▶ Action item:
Although the listing below holds pictures, reproduce only its lines from the one containing "Figure 2. Overview" through the last, exactly and without them.

▶ Stored data:
****

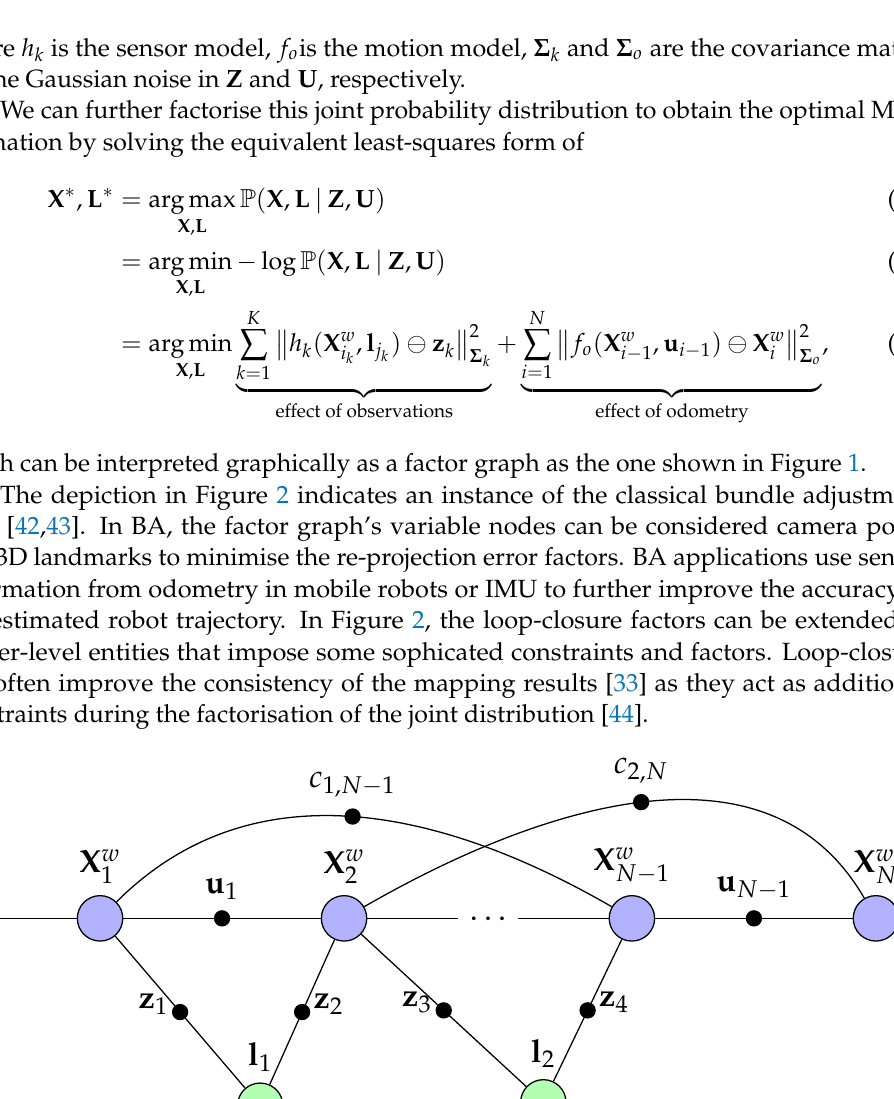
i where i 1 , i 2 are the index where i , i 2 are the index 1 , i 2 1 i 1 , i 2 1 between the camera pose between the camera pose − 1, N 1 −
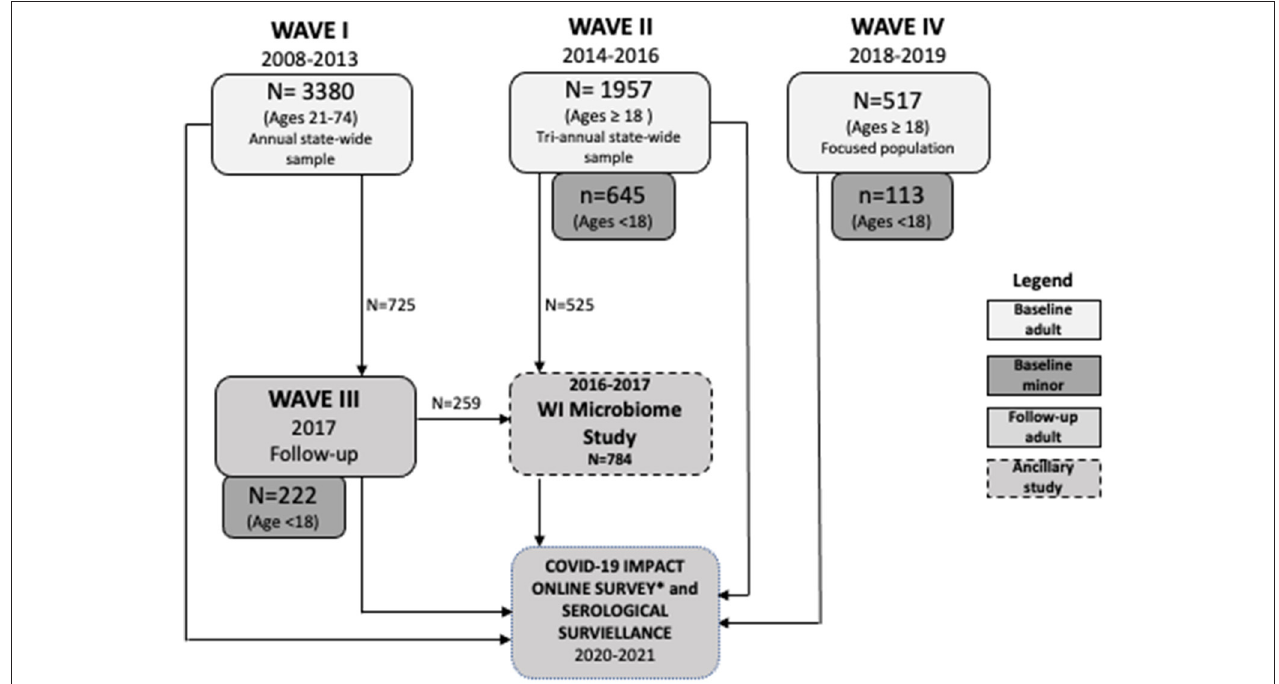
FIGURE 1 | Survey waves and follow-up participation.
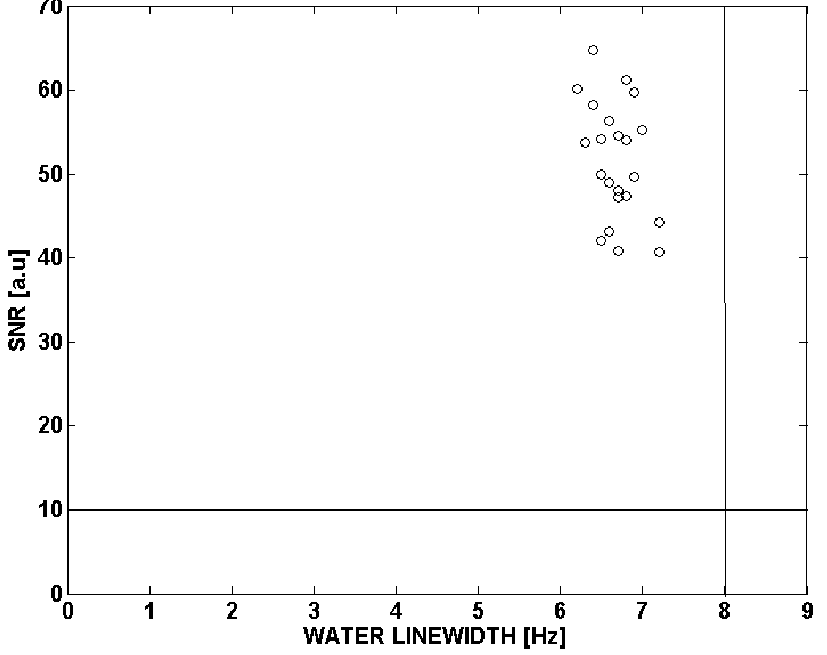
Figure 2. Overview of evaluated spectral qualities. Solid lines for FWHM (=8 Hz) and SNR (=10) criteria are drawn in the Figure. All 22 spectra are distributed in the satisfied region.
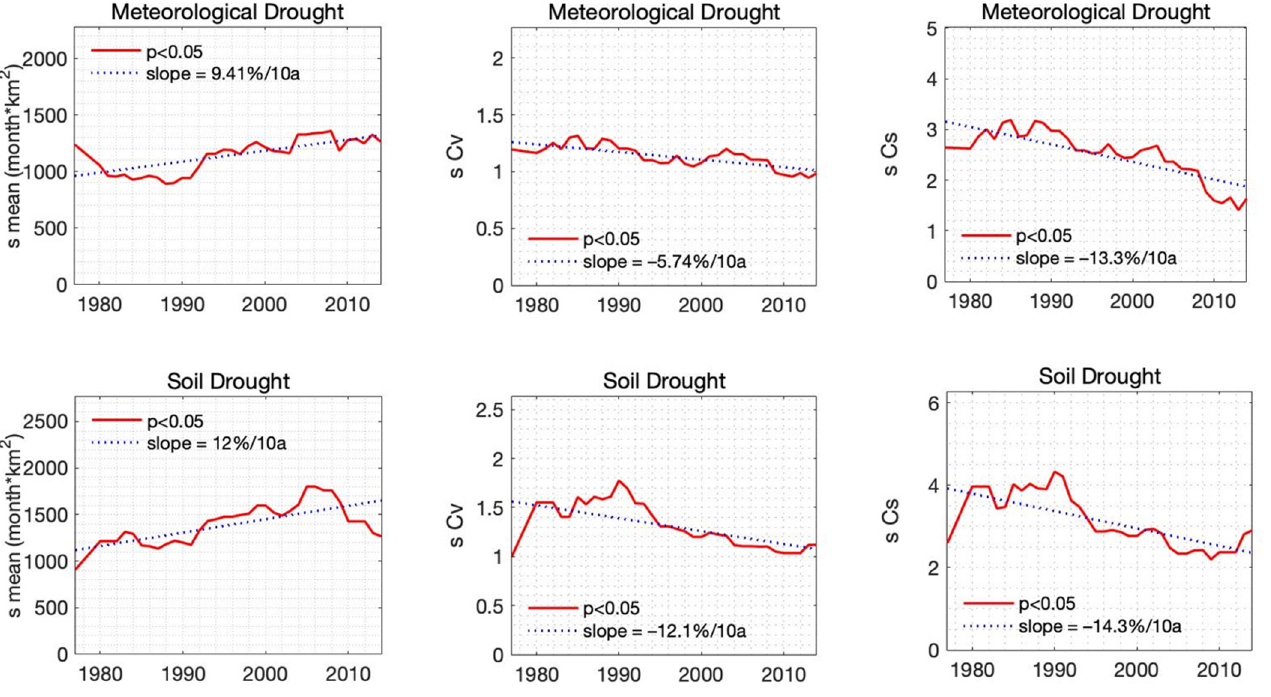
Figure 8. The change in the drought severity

****

▶ Response area:
Figure 2. Overview of evaluated spectral qualities. Solid lines for FWHM (=8 Hz) and SNR (=10) criteria are drawn in the Figure. All 22 spectra are distributed in the satisfied region.
Figure 8. The change in the drought severity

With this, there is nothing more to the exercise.